Required work. Whenever the word "linecap" shows up in a line of the data, copy that line.

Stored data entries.

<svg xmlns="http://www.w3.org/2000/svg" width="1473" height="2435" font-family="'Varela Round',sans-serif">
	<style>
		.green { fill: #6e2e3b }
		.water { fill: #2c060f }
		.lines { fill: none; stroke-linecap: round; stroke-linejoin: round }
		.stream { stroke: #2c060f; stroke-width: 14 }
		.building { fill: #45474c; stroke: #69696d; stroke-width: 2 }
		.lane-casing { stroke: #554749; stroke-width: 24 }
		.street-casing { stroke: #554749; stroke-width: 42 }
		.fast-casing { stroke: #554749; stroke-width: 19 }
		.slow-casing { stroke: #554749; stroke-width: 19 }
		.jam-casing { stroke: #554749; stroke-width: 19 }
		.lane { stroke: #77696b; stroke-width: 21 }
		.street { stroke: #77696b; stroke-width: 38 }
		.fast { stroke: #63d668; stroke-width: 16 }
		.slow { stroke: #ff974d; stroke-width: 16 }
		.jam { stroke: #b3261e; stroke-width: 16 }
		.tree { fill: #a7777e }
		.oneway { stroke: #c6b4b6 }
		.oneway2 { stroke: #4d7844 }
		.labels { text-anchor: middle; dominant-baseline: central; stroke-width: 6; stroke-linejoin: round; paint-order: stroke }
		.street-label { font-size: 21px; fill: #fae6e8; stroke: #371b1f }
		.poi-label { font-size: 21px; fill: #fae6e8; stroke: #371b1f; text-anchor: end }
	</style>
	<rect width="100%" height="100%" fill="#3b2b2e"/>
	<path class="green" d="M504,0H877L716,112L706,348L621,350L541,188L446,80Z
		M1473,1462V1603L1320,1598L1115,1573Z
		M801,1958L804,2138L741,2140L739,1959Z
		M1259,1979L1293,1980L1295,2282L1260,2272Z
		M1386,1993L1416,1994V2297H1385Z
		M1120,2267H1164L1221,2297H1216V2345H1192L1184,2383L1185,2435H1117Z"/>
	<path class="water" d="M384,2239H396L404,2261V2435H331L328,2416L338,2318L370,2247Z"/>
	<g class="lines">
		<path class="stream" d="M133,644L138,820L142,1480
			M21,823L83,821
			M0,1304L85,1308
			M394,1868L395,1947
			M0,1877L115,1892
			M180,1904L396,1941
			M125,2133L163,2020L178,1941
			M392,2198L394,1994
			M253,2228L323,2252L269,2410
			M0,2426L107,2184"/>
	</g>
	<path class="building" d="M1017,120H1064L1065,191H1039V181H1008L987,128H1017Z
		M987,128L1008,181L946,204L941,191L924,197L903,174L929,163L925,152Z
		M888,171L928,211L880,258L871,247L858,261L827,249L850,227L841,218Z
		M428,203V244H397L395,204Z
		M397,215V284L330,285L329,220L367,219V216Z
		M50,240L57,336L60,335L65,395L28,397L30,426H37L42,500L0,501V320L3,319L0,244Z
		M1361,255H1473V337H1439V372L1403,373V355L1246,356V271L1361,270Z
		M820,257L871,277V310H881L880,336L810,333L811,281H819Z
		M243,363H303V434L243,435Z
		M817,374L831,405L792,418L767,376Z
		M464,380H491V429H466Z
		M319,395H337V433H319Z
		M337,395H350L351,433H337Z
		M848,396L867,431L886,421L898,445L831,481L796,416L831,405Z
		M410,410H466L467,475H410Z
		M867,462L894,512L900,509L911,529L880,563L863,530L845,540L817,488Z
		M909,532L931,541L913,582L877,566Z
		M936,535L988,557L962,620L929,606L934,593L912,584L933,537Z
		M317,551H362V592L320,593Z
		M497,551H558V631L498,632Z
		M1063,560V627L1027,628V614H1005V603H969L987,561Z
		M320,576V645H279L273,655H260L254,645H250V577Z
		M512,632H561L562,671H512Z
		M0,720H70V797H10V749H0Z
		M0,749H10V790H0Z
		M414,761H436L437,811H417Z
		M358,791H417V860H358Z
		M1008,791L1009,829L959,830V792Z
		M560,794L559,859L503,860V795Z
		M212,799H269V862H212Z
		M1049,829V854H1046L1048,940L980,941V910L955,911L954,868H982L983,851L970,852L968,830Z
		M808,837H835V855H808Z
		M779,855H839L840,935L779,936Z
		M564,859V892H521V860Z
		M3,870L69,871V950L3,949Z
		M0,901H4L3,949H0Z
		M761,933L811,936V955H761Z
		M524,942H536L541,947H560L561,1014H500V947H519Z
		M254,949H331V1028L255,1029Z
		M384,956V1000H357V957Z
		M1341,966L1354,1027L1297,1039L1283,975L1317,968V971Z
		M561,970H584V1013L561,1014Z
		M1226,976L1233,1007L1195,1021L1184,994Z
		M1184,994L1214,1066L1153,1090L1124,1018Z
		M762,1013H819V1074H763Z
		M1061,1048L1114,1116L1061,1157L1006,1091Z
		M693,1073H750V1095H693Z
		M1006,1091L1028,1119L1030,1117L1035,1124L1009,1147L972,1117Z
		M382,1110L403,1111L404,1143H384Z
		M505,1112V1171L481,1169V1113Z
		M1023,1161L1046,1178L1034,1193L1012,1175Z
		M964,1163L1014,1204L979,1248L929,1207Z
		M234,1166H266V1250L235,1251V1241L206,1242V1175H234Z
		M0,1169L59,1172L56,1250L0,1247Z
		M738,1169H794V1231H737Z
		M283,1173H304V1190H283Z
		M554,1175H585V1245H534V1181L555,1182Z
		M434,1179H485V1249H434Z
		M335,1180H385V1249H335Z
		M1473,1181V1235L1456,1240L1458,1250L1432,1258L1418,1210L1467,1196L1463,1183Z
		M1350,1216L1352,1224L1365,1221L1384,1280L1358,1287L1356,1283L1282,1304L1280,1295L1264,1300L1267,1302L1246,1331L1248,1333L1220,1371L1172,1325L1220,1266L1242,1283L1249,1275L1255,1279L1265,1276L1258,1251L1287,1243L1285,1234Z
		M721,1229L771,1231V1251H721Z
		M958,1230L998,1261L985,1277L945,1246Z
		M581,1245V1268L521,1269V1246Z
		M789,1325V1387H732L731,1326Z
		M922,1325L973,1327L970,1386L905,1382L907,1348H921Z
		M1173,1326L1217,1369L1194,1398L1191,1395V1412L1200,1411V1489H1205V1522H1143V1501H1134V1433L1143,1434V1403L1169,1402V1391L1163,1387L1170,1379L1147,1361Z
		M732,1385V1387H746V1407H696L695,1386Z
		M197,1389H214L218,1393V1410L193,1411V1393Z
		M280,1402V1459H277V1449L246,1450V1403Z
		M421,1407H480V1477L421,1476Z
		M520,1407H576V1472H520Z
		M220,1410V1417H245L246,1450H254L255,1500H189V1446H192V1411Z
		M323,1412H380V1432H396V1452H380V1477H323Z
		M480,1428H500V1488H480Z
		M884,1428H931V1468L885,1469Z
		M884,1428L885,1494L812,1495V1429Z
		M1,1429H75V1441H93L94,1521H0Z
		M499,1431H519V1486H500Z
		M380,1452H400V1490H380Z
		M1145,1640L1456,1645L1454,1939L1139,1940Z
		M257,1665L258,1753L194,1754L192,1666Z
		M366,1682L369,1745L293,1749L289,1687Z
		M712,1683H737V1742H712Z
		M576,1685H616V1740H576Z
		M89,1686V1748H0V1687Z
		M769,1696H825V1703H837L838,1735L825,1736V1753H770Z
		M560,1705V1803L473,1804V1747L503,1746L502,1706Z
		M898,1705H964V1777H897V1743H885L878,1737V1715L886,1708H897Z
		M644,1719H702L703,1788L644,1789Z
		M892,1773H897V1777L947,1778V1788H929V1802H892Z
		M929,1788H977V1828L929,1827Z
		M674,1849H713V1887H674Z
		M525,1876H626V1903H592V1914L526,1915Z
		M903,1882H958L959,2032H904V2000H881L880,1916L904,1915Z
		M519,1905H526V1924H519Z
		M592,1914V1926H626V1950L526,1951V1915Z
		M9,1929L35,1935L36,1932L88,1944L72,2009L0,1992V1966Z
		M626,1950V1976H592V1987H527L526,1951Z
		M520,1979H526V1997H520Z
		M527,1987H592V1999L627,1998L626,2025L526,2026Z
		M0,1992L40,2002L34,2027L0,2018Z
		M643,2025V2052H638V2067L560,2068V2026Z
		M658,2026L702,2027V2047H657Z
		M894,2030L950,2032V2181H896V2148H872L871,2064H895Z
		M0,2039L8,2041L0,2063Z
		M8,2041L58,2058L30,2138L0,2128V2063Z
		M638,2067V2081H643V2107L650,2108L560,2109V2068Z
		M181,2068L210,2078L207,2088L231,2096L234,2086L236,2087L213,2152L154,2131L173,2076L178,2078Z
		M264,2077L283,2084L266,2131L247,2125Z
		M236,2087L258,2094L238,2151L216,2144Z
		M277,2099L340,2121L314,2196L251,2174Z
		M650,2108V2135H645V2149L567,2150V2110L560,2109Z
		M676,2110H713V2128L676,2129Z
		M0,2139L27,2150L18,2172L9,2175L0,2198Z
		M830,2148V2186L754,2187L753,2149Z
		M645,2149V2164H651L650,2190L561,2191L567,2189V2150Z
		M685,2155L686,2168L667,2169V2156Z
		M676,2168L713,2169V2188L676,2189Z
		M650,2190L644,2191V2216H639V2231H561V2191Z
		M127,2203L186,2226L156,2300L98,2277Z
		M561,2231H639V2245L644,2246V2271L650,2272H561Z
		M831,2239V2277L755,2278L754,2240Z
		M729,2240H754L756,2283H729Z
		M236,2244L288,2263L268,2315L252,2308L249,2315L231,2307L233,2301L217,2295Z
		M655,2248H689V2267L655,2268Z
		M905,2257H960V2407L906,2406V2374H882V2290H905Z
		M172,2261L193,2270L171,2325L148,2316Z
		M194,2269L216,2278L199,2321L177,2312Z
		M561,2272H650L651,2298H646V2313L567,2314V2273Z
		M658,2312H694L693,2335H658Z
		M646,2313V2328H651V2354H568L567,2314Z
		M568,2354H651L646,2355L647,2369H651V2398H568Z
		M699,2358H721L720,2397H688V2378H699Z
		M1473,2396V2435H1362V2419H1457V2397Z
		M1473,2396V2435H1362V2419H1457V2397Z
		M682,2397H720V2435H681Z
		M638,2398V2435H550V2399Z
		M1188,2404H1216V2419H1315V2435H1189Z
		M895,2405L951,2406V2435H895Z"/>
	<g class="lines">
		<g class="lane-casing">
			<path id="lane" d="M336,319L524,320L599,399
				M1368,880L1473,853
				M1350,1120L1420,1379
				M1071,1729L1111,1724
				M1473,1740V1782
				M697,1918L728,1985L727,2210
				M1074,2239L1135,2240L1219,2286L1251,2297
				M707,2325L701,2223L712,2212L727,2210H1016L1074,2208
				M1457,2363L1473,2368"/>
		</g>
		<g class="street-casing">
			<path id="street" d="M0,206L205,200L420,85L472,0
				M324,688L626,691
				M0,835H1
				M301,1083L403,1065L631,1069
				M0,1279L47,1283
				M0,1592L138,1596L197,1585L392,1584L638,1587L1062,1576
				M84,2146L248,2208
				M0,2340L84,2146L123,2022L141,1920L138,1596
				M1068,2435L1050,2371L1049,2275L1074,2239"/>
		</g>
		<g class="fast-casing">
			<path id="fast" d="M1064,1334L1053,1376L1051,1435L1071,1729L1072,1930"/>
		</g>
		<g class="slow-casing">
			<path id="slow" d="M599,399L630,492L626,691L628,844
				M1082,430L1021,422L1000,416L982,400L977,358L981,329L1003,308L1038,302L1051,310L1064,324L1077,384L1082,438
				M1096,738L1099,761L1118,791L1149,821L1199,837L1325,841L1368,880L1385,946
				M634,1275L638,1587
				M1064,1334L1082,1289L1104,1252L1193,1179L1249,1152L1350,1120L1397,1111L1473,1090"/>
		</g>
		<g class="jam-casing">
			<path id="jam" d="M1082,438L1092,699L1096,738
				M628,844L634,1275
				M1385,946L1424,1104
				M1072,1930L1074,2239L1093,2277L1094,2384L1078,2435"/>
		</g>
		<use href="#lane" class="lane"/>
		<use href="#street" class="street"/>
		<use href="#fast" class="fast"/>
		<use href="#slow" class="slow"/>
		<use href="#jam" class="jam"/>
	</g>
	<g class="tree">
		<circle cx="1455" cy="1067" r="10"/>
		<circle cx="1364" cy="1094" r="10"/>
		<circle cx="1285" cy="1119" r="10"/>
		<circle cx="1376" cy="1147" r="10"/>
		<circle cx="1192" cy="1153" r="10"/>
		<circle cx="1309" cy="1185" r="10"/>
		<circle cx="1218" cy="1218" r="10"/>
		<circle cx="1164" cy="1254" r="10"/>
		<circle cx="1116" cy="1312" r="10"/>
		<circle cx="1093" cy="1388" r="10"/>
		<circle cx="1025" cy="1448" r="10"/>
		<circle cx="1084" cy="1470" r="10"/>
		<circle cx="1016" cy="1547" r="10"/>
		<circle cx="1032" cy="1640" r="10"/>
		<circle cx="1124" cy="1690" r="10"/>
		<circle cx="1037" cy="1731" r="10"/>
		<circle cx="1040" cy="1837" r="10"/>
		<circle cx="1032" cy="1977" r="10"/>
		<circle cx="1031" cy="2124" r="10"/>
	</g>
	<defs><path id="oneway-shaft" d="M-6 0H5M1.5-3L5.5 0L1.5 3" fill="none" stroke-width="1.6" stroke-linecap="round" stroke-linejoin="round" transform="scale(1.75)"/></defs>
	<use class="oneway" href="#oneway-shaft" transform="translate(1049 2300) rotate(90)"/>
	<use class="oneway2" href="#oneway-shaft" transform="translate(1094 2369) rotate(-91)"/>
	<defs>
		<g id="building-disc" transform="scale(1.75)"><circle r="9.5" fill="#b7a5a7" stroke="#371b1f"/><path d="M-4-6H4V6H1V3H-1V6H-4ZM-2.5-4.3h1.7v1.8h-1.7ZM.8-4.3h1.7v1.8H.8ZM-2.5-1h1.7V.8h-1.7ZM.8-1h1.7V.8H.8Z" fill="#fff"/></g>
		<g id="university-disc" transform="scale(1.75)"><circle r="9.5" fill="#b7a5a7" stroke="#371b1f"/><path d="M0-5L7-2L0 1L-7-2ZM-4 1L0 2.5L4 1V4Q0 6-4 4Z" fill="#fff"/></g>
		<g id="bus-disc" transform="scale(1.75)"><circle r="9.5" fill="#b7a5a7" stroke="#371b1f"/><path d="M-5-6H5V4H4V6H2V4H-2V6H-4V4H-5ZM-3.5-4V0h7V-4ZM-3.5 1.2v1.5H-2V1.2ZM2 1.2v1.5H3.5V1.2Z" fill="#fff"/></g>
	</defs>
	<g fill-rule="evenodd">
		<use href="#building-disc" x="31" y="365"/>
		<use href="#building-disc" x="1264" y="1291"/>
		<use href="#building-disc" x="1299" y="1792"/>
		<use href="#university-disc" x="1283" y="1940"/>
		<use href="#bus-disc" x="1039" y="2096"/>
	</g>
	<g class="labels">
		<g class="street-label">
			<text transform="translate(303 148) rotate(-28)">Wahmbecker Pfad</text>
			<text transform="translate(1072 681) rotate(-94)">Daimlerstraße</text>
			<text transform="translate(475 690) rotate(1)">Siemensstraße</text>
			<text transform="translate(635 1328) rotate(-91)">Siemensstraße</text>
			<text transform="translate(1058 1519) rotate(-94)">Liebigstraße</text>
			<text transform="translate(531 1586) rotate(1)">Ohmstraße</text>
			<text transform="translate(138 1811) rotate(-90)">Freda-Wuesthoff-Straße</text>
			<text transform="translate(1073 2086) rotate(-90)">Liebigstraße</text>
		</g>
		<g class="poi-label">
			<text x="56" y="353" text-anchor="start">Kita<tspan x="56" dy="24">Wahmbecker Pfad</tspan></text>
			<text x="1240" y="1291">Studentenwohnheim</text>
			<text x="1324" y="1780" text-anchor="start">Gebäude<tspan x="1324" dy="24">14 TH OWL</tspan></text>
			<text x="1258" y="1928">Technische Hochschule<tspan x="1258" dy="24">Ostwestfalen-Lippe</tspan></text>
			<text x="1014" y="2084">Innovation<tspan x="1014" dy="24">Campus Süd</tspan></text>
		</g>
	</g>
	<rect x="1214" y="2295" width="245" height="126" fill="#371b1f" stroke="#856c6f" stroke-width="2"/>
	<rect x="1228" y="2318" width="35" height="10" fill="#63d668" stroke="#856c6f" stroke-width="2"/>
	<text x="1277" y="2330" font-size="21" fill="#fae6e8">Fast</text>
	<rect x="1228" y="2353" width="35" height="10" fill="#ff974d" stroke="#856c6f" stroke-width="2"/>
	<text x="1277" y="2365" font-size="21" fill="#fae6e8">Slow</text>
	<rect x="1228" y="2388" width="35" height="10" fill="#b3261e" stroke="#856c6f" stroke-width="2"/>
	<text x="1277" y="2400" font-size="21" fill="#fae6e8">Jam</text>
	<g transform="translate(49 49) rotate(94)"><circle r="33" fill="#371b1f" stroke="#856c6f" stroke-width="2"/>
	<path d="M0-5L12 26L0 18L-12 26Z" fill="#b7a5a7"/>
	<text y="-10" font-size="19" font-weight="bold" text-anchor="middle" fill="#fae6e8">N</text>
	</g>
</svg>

Answer to this problem.
		.lines { fill: none; stroke-linecap: round; stroke-linejoin: round }
	<defs><path id="oneway-shaft" d="M-6 0H5M1.5-3L5.5 0L1.5 3" fill="none" stroke-width="1.6" stroke-linecap="round" stroke-linejoin="round" transform="scale(1.75)"/></defs>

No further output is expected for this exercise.